Tuesday, November 13, 2012

In a session of the recent Harry Hay conference here in New York on “Queer Characters” (Sept. 29) we discussed the question of whether a certain amount of craziness was not in fact a prerequisite for active participation in the gay-emancipation movement prior to Stonewall, and even after. A good example was Donnie the Punk (Stephen Donaldson aka Robert A. Martin), who was examined in an excellent presentation by Tavia Nyong-o. I knew Donnie very well. In 1967 while a student at Columbia University he started the first gay student group (as far as we know) in the history of the world: the Student Homophlle League. In later life he was the leading figure in the Stop Prison Rape organization.

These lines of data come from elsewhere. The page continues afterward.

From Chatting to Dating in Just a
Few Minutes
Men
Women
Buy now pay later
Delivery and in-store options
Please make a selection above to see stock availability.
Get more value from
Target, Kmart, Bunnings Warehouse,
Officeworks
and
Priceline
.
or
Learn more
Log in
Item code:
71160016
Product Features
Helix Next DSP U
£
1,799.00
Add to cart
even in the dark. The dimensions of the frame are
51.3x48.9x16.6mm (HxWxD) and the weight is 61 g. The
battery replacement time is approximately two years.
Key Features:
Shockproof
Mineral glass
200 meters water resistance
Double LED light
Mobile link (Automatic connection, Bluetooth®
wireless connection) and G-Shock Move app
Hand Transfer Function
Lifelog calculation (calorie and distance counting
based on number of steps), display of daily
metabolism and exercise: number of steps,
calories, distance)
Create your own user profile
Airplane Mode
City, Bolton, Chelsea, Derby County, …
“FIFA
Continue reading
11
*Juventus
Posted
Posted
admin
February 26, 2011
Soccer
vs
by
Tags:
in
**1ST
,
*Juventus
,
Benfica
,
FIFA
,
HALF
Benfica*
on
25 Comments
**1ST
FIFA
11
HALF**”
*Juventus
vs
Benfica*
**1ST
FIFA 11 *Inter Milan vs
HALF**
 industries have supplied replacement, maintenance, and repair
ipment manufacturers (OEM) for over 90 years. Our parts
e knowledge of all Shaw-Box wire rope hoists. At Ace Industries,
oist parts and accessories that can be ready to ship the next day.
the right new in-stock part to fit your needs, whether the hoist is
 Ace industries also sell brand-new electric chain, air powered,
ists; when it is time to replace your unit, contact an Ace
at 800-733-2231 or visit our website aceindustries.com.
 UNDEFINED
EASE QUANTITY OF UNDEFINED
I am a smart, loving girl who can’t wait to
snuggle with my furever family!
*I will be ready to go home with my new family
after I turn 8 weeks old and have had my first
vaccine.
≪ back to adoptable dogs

As far as I could tell Donnie never held a full-time job, and spent a total of six years in federal prisons (he had fired a gun on federal property). He adopted odd hair styles and sometimes wore the robes of a Hindu priest. Those of a more conventional cast criticized him for his “self-damaging” tendency.

The overall pattern is one of disdain for the conventions of bourgeois normalcy; voluntary poverty; and a tendency to burn one’s bridges so that return to everyday respectability becomes impossible. This pattern recurred with many of the early leaders, including preeminently Harry Hay, but also Don Slater, Dorr Legg, and Morris Kight in Los Angeles.  In Boston there were Prescott Townsend and Charley Shively; in DC, Frank Kameny and Jack Nichols.  The pattern is less common with lesbian leaders, though Barbara Gittings and Karla Jay (two very different figures) come to mind.


It seems that, paradoxically enough, a "happy medium" of craziness is needed.  Too little produces timidity and clinging to the closet; too much and one flirts with genuine insanity.  I would say that Donnie (mentioned above) was a borderline instance of the latter extreme. Another is Marsha P. Johnson, the New York trans activist who died in 1992 and is currently being honored in the documentary film "Don't Pay No Mind."

6 Comments:

Blogger Stephen said...

Barbara Gitting seemed to me (on admittedly very limited acquaintanceship) quite conventional other than engaging in high risk activism. Do you really think activists cazier than say academics?

9:20 AM  
Blogger Dyneslines said...

In her later years Gittings calmed down and in effecr cleaned up her act. Early she was a kind of diesel dike with a corncob pipe. We all evolve. Academics are too dull and boring to qualify as crazy.

10:43 AM  
Blogger Stephen said...

I worked a bit with Gitting in the mid-1970s. All I know about her in the 60s is that she wore a dress to the picketing of the White House.

A lot of academics are dull, but quite a few seem crazed to me. Perhaps art historians are saner.

9:35 AM  
Blogger Dyneslines said...

Gittings donned a dress in attending protest events because Frank Kameny (later celebrated as a great revolutionary lol) insisted on women wearing dresses and men wearing coats and ties. I knew Barbara well and never saw her in a dress otherwise. (She held that we should all wear green, but that is another story.) She fits the pattern in part because of the fact that she never held down a job--she was a trust-fund baby and didn't have to worry about being fired. As for art historians, they are in my experience the most boring people in the world. Sociologists (present company excepted) are notorious for being unhygienic and uncouth. Maybe you are thinking of those folks.

10:00 AM  
Anonymous Charles M. Smith said...

By describing Barbara Gittings as "a diesel dike with a corncob pipe," I'm assuming you're saying that she was mannish or butch-acting.

4:20 PM  
Blogger Dyneslines said...

Barbara was a good friend of mine, and, called to task by Stephen M., I now regret this characterization. On the whole, there are far fewer women who fit the description, though the late Andrea Dworkin exemplified it in extremis. Was she a lesbian though?